Buffy Sainte-Marie off somewhere at the Bottom Line in 1974.
Though always my favorite of the singer songwriters, it’s funny to see what a challenge she proved to photographers who almost invariably failed to capture her intensity. It’s a shame, really, because in the days before video and online performances, photographs and vinyl were the only way most people ever got to experience a musician. Good photographs could make a legend, to this day we tend to recognize the artists who photographed well. Buffy Sainte-Marie was perhaps a bit beyond what photographers could see then, not that you could blame them, publicity and stereotypes were all about wind blown hippies or Joan Baez, and Buffy was neither. Still, photographer Waring Abbot caught a glimpse of something here on a spring night in New York City in 1974.
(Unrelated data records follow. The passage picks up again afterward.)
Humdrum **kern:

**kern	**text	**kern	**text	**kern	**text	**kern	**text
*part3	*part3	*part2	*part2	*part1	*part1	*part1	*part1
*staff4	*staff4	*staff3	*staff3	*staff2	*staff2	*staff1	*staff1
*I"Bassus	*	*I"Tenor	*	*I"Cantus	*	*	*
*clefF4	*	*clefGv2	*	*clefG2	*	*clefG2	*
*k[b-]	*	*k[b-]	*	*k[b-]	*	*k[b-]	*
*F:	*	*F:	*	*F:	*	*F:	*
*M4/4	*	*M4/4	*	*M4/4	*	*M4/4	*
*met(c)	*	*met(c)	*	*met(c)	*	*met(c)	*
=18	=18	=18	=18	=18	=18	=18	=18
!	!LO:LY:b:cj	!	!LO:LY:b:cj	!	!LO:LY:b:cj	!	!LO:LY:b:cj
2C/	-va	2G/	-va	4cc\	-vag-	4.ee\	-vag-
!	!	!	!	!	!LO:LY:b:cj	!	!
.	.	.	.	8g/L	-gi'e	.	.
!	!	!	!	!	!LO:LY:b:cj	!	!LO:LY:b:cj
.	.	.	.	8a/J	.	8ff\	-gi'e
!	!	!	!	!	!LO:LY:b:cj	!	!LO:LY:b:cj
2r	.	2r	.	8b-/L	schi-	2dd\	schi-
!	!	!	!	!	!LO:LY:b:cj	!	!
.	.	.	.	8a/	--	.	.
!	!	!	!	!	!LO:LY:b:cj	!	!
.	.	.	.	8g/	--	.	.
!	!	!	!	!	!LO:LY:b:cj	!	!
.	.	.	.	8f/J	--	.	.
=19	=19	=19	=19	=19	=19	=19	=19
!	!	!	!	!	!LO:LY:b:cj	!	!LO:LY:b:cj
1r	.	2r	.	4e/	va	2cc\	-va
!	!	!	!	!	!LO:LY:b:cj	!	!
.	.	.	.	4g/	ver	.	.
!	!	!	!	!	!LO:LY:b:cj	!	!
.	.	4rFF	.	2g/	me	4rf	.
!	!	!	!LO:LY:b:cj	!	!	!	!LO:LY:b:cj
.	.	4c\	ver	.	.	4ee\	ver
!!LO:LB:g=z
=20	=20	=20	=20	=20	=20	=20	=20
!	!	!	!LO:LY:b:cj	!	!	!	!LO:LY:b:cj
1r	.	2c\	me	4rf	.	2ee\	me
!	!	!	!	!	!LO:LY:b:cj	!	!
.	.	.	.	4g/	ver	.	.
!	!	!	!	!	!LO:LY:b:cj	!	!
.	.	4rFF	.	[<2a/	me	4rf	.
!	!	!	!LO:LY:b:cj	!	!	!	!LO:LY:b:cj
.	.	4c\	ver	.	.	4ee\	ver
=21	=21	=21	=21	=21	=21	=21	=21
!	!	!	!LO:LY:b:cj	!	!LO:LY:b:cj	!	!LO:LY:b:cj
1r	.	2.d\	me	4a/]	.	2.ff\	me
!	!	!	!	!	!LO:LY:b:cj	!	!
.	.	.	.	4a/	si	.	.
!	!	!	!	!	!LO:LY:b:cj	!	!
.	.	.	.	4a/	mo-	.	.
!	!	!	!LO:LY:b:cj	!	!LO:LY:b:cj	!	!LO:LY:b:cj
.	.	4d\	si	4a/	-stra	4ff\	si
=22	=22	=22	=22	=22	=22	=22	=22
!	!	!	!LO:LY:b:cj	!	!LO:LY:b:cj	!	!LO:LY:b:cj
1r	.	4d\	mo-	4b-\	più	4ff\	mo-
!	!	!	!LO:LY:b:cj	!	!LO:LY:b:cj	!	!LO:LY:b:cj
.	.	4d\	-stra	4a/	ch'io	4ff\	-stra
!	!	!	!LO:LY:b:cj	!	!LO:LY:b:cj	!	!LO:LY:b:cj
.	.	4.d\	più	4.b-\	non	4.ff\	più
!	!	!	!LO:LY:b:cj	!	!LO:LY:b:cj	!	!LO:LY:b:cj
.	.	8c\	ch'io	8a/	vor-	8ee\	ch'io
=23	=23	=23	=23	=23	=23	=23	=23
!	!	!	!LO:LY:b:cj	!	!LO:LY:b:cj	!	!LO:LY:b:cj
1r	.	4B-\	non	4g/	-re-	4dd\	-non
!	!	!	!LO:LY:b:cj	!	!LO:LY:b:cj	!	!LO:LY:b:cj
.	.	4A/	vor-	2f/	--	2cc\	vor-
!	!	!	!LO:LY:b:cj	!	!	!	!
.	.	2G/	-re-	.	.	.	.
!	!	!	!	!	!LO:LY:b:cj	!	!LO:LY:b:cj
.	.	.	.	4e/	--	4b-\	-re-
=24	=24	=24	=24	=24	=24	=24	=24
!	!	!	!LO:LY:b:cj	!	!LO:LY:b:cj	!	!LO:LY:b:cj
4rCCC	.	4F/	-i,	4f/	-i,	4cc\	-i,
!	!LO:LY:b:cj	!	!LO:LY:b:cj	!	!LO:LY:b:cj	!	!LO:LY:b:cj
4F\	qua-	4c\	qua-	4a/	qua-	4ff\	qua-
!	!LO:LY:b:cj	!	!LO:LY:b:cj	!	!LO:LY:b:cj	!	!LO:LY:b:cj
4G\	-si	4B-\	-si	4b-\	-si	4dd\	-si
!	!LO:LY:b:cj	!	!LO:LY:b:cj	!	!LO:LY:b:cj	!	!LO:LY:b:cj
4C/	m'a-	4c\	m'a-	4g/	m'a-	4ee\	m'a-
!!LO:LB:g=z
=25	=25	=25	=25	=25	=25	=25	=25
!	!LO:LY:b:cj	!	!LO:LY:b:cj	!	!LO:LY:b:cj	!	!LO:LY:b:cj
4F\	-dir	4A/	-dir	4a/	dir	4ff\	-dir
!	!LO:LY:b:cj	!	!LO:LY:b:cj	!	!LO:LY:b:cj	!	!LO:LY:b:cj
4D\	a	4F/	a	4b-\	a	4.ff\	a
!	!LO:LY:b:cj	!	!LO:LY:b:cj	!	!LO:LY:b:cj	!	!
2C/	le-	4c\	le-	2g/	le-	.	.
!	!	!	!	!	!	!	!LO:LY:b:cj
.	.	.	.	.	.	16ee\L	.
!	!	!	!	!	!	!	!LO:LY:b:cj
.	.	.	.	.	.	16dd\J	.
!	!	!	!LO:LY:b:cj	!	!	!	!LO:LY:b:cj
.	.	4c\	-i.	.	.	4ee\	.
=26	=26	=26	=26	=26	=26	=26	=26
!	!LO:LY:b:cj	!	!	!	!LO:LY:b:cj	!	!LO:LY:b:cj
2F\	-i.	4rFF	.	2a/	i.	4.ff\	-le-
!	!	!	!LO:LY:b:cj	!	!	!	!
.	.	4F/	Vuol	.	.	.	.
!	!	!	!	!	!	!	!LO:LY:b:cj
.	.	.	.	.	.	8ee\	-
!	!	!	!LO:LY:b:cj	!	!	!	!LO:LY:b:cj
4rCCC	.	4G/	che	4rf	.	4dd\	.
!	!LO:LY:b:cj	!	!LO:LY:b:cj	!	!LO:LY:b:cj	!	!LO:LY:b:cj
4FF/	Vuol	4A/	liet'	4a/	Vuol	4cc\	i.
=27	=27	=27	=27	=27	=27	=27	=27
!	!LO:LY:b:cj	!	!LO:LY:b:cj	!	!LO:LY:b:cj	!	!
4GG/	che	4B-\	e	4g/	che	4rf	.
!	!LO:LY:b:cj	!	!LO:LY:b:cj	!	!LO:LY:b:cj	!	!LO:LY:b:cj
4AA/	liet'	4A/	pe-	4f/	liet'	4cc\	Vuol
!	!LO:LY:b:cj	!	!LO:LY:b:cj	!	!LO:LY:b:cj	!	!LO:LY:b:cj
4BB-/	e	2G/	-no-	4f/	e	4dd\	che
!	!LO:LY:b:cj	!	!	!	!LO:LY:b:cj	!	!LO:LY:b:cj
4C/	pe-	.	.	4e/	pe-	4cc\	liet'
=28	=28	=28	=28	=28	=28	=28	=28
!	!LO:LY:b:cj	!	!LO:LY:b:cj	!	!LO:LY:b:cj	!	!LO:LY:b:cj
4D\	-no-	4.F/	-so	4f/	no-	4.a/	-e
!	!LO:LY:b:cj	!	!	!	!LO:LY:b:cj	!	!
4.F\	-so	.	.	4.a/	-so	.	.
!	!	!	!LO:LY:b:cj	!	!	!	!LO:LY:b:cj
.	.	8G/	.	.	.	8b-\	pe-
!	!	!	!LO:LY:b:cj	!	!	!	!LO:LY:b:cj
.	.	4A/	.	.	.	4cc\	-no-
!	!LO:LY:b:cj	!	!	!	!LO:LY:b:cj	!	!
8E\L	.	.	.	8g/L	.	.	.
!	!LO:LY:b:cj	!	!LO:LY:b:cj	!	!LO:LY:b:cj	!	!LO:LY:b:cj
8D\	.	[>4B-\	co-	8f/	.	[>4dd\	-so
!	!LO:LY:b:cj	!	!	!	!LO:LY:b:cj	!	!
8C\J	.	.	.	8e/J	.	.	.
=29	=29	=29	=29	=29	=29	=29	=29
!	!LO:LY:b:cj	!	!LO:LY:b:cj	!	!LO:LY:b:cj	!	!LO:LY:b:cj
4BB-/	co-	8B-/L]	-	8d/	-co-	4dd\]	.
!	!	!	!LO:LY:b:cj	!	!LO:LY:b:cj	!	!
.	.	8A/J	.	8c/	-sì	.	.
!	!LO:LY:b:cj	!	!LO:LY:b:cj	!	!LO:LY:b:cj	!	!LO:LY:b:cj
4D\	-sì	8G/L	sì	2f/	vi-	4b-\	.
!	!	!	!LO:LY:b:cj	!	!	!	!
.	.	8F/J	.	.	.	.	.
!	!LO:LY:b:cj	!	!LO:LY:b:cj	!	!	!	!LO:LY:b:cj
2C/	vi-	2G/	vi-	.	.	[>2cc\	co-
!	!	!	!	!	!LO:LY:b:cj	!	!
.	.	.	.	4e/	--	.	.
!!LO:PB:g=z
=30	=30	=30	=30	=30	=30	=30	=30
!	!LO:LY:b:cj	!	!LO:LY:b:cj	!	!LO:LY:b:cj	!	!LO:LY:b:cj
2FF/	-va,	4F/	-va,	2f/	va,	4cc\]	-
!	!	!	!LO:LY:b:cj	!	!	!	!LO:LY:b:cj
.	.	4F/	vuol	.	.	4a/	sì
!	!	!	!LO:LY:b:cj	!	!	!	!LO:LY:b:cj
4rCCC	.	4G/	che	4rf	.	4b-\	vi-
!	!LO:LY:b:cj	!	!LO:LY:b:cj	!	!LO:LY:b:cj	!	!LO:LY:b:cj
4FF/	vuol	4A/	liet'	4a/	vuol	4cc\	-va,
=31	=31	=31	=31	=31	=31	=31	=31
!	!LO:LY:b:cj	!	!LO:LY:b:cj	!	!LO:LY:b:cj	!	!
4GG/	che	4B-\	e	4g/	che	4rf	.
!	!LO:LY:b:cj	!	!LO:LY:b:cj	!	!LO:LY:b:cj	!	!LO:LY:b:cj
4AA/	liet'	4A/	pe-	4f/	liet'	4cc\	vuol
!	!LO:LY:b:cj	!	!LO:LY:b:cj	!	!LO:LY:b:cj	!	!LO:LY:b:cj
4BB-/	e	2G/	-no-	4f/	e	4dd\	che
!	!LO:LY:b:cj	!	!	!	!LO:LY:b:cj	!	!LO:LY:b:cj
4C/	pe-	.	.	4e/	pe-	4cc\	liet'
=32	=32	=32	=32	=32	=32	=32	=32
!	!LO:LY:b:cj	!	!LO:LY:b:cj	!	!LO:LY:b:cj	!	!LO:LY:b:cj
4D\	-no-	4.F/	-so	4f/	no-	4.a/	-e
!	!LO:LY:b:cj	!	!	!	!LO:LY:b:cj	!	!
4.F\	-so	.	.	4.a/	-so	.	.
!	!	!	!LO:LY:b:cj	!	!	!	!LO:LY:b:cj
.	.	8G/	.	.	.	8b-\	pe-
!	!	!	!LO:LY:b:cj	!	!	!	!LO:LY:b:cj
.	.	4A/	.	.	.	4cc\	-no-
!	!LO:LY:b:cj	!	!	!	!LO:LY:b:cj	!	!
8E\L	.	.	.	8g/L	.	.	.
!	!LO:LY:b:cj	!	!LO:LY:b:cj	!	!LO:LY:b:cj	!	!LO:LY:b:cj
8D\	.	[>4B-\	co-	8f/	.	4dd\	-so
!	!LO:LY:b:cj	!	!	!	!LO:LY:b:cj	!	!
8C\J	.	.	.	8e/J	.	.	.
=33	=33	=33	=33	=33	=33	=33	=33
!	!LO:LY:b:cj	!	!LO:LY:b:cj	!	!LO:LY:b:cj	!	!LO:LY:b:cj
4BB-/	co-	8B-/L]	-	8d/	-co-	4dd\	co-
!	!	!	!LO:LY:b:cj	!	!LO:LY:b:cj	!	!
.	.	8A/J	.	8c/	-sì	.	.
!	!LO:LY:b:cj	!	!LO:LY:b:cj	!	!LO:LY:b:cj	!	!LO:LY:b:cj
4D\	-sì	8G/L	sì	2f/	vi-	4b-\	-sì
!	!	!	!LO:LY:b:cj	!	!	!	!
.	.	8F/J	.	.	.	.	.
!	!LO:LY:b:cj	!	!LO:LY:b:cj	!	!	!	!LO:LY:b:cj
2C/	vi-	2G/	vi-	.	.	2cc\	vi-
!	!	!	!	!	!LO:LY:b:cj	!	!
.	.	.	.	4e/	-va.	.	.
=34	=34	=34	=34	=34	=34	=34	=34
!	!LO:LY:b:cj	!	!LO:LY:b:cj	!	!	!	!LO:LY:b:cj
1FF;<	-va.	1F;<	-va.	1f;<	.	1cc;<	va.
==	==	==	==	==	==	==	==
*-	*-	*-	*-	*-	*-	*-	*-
Never have understood why this album stubbornly resists a revival. I suppose it’s not pretty enough, and too edgy, and her American Indian vibrato bothers people. I can’t think of a single other folk album that has anywhere near this kind of ferocity. Uncompromising. It won’t make you feel any better about yourself. It might even make you feel just plain lousy. Now That The Buffalo’s Gone is not aimed at the Man, it’s aimed at everyone who’s not a tribal member. Even you there with the feathers and the Cherokee great great grandmother. That song is aimed right at you. As such, it’s gospel among American Indians. They all came up on this record. We have Dylan or whoever. They have this. Somewhere I have a YouTube video of a seventy-something Buffy Sainte-Marie performing Cod’ine in a casino on a reservation deep in the American northwest. The room is packed with tribals and hippies, and her performance is bone chilling and as the last quavering note fades the air is rent by war cries and ululations.